Let’s use a ballet dancer as an example. When I work on a return-to-performance protocol for a ballet dancer, the language I’m using is more universally accepted in the dance world and the progression can be less variable. First, dancers watch a class to see if they can handle the motions. If they can, we move onto the basic skill elements because we are trying to limit anything that could potentially increase any type of brain activity. There are stepwise progressions after that. Ballet dancers go from performing stationary movements to activities that cause their body elevation to change. They can fully participate in the ballet barre once they show no symptoms from that activity. Performers then move onto center work, where there is not the ability to hold onto something for balance. This also increases auditory and visual stimulation because they will be watching people dance around them.

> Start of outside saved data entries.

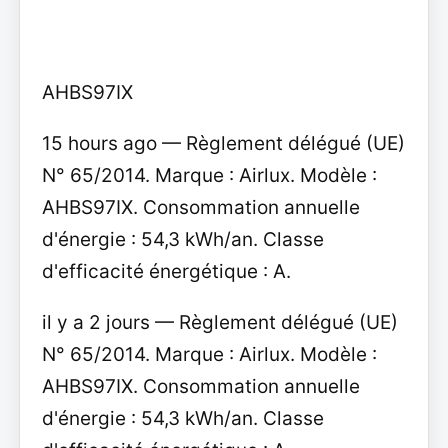
AHBS97IX
15 hours ago — Règlement délégué (UE)
N° 65/2014. Marque : Airlux. Modèle :
AHBS97IX. Consommation annuelle
d'énergie : 54,3 kWh/an. Classe
d'efficacité énergétique : A.
il y a 2 jours — Règlement délégué (UE)
N° 65/2014. Marque : Airlux. Modèle :
AHBS97IX. Consommation annuelle
d'énergie : 54,3 kWh/an. Classe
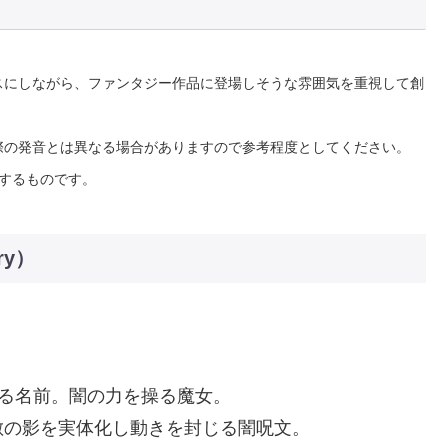
スにしながら、ファンタジー作品に登場しそうな雰囲気を重視して創
際の発音とは異なる場合がありますので参考程度としてください。
供するものです。
ry）
する名前。闇の力を操る魔女。
） – 敵の影を実体化し動きを封じる闇呪文。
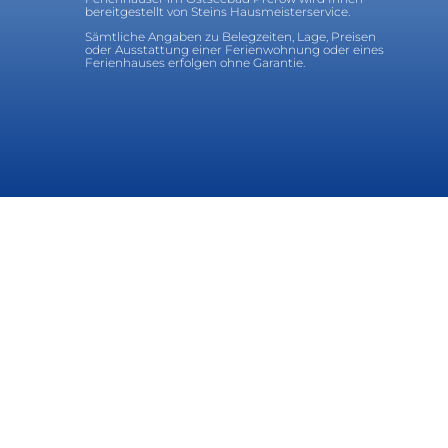
bereitgestellt von Steins Hausmeisterservice.
Sämtliche Angaben zu Belegzeiten, Lage, Preisen
oder Ausstattung einer Ferienwohnung oder eines
Ferienhauses erfolgen ohne Garantie.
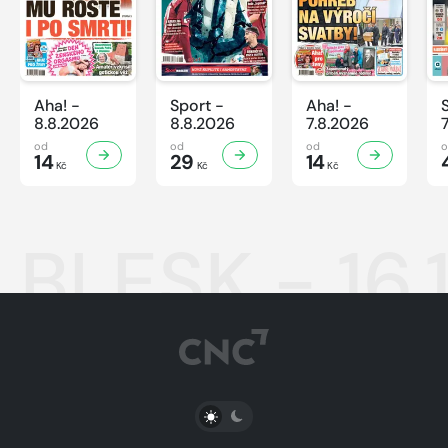
Aha! -
Sport -
Aha! -
8.8.2026
8.8.2026
7.8.2026
od
od
od
14
29
14
Kč
Kč
Kč
BLESK - 16.
PŘEPNOUT SVĚTLÝ/TMAVÝ REŽIM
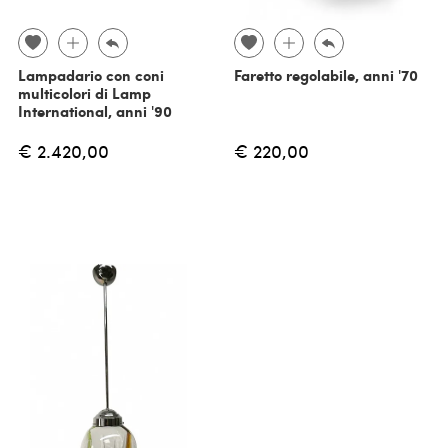
Lampadario con coni
Faretto regolabile, anni '70
multicolori di Lamp
International, anni '90
€ 2.420,00
€ 220,00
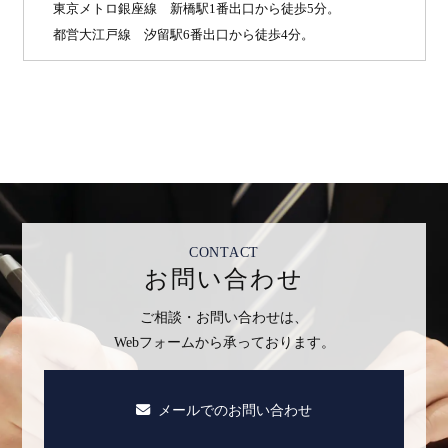
東京メトロ銀座線 新橋駅1番出口から徒歩5分。
都営大江戸線 汐留駅6番出口から徒歩4分。
CONTACT
お問い合わせ
ご相談・お問い合わせは、
Webフォームから承っております。
メールでのお問い合わせ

If they can handle light center work without having any symptoms (e.g., headaches, nausea, or vomiting), they can move onto further solo activities before progressing to partner work. Bigger rotational activities get added in, starting with head movement and inversion activities. Finally, they might go through performance marking and motions before they are allowed to fully participate in live performances.

MCC: You will be presenting “Setting the Standard: Education, Baseline Assessment and Return after Concussion in Dancer” at the International Association of Dance Medicine and Science Symposium in October. Can you tell us a bit about what you are hoping the audience will learn from your talk?

KS: This current topic will focus on implementing our concussion baseline testing for performing arts students and how we are addressing the gap in knowledge and education at U-M.

For instance, I teach the UM dance department’s anatomy and physiology course. I usually spend a week mid-semester lecturing on concussions. Initially, there was a request by the administration to teach the topic at the beginning of the semester.  The first year I taught the course one of my students sustained a concussion and she immediately knew what to do. She knew what was happening in her brain and I was able to work that much closer with her for her return-to-learn because I was her instructor as well.

Even though it was an unfortunate situation, it is a good example of how much-needed that education is. In my course, the students get a basic anatomy lesson while understanding why we do the baseline assessments, what the concussion signs and symptoms are, and know what to do after someone sustains a concussion. However, this is only the dance department students and is not consistent throughout all departments in SMTD.

The presentation that I am giving in October will showcase the work we have done and continue to do at Michigan on an international stage, while also allowing for building connections with other clinicians and dance educators. 

 MCC: Talk about the collaborations you have with the Concussion Center and what excites you about being a member of the center.

KS: I’ve been thrilled to have been provided opportunities (and resources) for faculty to get involved more in concussion care and research at Michigan. I was able to help connect a couple of my former patients to the center to serve as part of their Concussion Champions program. Second, I was also able to give my opinion and advice on the return-to-learn policy that PhD student Allyssa Memmini is working towards.  Allyssa and I are working together on the development of faculty education through the implementation of surveys to the SMTD faculty and staff and look forward to working together to develop more widespread educational programming and return to learn and return to performance protocols in the future. 

The center has also helped me quite a bit. The staff and faculty expertise can further some of the performing arts initiatives and address some of the areas of need within the performing arts community at U-M, but nationally and internationally as well.  I am thankful for these connections and this center as I know the work done here will greatly help the University’s performing arts population, but also the performing arts community as a whole.